I have this code
//N = 32;
//B = 27;
using (FileStream fs = File.Open(path, FileMode.OpenOrCreate, FileAccess.ReadWrite))
{
using (BinaryReader br = new BinaryReader(fs))
{
using (BinaryWriter bw = new BinaryWriter(fs))
{
for (int k = B; k < N; ++k)
{
Console.WriteLine(k);
long pt = 0;
long j = 1L << k;
for (long i = 0; i < (1L << (N - 1)); ++i)
{
long b1;
long b2;
br.BaseStream.Seek(8 * (pt), SeekOrigin.Begin);
b1 = br.ReadInt64();
br.BaseStream.Seek(8 * (j - 1), SeekOrigin.Current);
b2 = br.ReadInt64();
long t1 = b1 + b2;
long t2 = b1 - b2;
bw.BaseStream.Seek(8 * (pt), SeekOrigin.Begin);
bw.Write(t1);
bw.BaseStream.Seek(8 * (j - 1), SeekOrigin.Current);
bw.Write(t2);
pt += 1;
if ((pt & (j - 1L)) == 0)
{
pt += j;
}
if ((i % 100000) == 0) Console.WriteLine(i);
}
}
}
}
}
What's happening is, the program reads two longs from different positions in a very large (17 GB) file, adds/subtracts them, then rewrites the new values in the same positions.
From what I can gather, the most efficient way to read data is to read a large chunk into a buffer and then work with that.

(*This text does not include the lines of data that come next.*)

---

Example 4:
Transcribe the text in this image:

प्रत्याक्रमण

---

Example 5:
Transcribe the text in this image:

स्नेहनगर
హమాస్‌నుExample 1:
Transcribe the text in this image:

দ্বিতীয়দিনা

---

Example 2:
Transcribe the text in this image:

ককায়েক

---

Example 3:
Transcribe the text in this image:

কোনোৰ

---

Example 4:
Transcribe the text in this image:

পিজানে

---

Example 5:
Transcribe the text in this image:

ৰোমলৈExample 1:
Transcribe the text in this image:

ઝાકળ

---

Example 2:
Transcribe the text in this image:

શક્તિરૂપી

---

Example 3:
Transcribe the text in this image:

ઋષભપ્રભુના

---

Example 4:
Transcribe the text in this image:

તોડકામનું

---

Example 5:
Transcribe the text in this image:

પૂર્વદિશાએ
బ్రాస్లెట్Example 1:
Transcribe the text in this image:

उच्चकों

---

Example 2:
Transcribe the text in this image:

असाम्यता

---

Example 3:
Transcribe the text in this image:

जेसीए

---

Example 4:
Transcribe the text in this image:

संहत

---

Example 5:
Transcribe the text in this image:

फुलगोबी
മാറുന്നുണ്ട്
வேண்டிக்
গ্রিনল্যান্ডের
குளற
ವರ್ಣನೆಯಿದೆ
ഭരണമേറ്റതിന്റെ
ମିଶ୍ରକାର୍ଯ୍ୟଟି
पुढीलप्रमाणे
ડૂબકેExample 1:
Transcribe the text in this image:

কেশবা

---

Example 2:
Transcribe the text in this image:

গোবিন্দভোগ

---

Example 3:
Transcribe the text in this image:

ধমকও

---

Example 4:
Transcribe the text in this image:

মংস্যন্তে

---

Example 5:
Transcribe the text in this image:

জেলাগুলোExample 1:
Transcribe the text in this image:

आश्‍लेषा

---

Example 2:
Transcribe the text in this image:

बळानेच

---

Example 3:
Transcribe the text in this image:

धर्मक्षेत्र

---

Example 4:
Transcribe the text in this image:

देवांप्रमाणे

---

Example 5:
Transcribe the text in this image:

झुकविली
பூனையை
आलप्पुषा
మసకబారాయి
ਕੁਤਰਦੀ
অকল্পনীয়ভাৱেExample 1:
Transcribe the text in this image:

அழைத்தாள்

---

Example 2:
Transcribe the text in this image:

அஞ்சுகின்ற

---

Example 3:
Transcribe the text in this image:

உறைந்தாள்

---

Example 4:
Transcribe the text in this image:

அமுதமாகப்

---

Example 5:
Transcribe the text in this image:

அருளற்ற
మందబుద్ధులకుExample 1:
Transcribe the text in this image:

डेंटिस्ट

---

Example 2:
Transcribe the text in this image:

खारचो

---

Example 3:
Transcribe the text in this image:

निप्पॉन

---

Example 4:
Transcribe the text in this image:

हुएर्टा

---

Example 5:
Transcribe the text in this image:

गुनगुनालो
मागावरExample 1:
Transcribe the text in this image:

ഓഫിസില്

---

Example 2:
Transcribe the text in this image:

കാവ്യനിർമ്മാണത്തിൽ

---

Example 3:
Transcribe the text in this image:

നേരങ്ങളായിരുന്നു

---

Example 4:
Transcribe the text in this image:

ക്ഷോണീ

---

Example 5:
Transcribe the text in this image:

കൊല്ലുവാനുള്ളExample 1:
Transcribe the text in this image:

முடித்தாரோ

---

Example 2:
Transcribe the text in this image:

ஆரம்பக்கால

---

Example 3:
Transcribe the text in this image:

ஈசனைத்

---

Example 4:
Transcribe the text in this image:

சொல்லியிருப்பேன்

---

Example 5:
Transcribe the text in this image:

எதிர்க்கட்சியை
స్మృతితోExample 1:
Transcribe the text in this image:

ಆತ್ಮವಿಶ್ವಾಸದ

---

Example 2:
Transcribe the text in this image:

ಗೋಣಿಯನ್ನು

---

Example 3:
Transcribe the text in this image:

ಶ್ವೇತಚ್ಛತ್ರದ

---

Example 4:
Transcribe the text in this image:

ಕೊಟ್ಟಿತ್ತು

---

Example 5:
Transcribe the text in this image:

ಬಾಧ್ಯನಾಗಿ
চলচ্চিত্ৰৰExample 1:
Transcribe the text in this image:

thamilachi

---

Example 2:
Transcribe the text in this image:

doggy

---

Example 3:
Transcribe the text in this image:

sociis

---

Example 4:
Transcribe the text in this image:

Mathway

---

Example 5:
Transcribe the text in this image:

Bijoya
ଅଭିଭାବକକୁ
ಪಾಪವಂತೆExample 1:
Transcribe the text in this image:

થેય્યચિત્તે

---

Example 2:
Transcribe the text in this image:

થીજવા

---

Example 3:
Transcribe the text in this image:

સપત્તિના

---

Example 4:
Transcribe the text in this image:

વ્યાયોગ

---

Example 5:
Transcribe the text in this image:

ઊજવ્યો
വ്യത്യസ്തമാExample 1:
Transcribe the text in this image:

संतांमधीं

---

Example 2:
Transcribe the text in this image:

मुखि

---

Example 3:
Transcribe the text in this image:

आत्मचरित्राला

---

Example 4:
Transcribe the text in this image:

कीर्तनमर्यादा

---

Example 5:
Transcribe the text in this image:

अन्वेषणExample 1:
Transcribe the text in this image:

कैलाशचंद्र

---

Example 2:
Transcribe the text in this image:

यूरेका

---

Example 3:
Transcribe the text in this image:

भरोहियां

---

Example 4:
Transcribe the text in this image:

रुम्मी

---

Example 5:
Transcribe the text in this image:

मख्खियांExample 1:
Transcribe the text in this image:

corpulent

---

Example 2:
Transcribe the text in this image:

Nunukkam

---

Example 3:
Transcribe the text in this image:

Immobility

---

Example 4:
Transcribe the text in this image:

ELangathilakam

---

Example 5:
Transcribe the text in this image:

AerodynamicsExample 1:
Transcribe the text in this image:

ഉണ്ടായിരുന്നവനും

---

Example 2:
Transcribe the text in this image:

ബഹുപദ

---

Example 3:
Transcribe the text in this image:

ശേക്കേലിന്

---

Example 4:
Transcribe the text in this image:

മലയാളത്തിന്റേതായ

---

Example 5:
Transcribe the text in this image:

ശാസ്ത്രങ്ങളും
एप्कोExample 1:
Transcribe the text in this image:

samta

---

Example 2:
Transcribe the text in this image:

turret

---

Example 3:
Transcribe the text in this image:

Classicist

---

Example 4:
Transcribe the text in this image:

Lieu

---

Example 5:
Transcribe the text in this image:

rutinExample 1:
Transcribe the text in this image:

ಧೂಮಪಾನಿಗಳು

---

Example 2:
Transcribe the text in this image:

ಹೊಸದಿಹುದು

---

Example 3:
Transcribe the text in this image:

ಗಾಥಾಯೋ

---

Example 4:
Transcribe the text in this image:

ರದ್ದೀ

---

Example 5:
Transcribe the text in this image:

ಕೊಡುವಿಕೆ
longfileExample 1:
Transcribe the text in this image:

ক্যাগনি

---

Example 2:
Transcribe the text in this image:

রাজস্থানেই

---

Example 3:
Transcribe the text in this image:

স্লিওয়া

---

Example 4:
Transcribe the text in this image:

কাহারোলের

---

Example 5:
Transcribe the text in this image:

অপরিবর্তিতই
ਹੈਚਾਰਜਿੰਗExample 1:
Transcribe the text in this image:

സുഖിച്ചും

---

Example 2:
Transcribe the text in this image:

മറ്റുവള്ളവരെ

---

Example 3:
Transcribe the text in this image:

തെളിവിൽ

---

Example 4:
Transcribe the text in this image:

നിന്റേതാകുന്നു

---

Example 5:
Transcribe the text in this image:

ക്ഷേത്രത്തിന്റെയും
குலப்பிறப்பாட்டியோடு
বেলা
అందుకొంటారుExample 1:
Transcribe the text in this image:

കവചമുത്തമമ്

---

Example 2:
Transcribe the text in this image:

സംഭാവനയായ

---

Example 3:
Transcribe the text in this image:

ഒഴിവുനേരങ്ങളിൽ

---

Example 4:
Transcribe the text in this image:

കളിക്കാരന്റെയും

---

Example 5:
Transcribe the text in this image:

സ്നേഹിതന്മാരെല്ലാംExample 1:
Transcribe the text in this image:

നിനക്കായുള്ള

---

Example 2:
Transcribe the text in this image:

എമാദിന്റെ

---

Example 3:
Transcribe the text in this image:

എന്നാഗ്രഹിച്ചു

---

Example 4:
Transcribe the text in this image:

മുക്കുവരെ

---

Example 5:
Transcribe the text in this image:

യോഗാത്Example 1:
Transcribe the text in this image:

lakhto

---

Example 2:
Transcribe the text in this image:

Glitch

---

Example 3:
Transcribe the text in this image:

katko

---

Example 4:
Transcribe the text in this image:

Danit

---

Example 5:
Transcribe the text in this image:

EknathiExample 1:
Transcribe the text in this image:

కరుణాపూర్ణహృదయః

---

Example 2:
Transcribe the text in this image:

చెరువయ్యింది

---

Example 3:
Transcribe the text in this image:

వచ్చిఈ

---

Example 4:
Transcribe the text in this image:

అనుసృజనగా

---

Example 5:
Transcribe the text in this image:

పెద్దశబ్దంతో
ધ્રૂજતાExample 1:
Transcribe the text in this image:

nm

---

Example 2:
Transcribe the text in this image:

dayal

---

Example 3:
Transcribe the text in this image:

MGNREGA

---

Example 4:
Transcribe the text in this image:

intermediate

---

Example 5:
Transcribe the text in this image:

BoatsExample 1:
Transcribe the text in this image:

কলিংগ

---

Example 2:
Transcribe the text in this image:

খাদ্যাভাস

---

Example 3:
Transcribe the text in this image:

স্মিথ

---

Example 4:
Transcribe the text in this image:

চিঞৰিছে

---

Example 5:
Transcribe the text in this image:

However, that approach doesn't work here, because based on the values of pt and j, it could be reading from the beginning and end of the file, and of course I can't store all 17 GB in memory.
The line
if ((i % 100000) == 0) Console.WriteLine(i);
is for debugging, and it's about 2 seconds between them on my computer. I need this to be much faster. The paper I'm following said their implementation took less than 30 minutes for this loop. Is there a faster alternative for reading lots of numerical data quickly?